Distillers grains present an additional concern for elevated mycotoxin loads as the corn processing method that results in distillers grains concentrates mycotoxins. Then, consider these being added to rations in regions with high mycotoxin and bacterial loads in their silages and forages. Overall ration toxin levels must be considered.

The Red River Valley suffered from an early, hard frost before beet lifting began. The beets healed, but the late beets did not add any further tonnage.

Presently, the sugar plants are about two months ahead of where normal processing on the beet crop usually is. This suggests that beet pulp production will end earlier than normal, contracts will not be fully met, and supplies will run out. Taking possession of your beet pulp early would be recommended.

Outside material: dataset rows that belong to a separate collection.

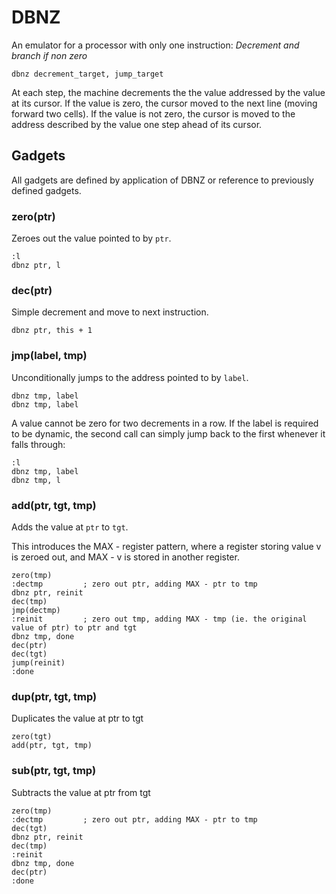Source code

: DBNZ
===

An emulator for a processor with only one instruction:
*Decrement and branch if non zero*

`dbnz decrement_target, jump_target`

At each step, the machine decrements the the value addressed by the value at its cursor. If the value is zero, the cursor moved to the next line (moving forward two cells). If the value is not zero, the cursor is moved to the address described by the value one step ahead of its cursor.

Gadgets
---

All gadgets are defined by application of DBNZ or reference to previously defined gadgets.

### zero(ptr)
Zeroes out the  value pointed to by `ptr`.

```
:l
dbnz ptr, l
```

### dec(ptr)
Simple decrement and move to next instruction.
```
dbnz ptr, this + 1
```

### jmp(label, tmp)
Unconditionally jumps to the address pointed to by `label`.

```
dbnz tmp, label
dbnz tmp, label
```

A value cannot be zero for two decrements in a row. If the label is required to be dynamic, the second call can simply jump back to the first whenever it falls through:

```
:l
dbnz tmp, label
dbnz tmp, l
```

### add(ptr, tgt, tmp)
Adds the value at `ptr` to `tgt`.

This introduces the MAX - register pattern, where a register storing value v is zeroed out, and MAX - v is stored in another register.

```
zero(tmp)
:dectmp         ; zero out ptr, adding MAX - ptr to tmp
dbnz ptr, reinit
dec(tmp)
jmp(dectmp)
:reinit         ; zero out tmp, adding MAX - tmp (ie. the original value of ptr) to ptr and tgt
dbnz tmp, done
dec(ptr)
dec(tgt)
jump(reinit)
:done
```

### dup(ptr, tgt, tmp)

Duplicates the value at ptr to tgt
```
zero(tgt)
add(ptr, tgt, tmp)
```

### sub(ptr, tgt, tmp)
Subtracts the value at ptr from tgt

```
zero(tmp)
:dectmp         ; zero out ptr, adding MAX - ptr to tmp
dec(tgt)
dbnz ptr, reinit
dec(tmp)
:reinit
dbnz tmp, done
dec(ptr)
:done
```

Exception to fiber shortage

Cottonseed is an exception in the higher fiber by-products. Traditional year-end up charges of $15 to $18 per ton have completely rolled back as dairy producers slowed usage of cottonseed and continue to purchase only hand-to-mouth. The cottonseed markets are hugely unsold compared to normal. Western dairies are only covered through March, which is quite unusual. With a large intended planting for this spring and a large crop currently in storage, cottonseed markets are nervous about demand.

This will keep pressure on the market, particularly with dairies struggling. The only region of strength is the Southeast, trading at $50 to $60 per ton premium to other markets, due to New England’s demand, which is related to the drought and forage toxin issues. Cottonseed quality will be an issue this year due to the wet fall all over the U.S. Watch out for elevated free fatty acid levels going into the spring and summer.

Profitably rationing diets

Financial performance always hinges on solid cow performance. Because of this year’s combination of weather and crop-related issues, added feed costs are a concern compounding the extended low milk prices.

Frequently working with your dairy nutritionist, and closely monitoring feed and forage inventories are absolutely essential this year. With this year’s feeding issues influencing markets, this is not a year to “set it and forget it.” This is a year that will take that extra time, and effort, as even just a couple of pounds per cow per day adjustment may mean the difference between success or failure.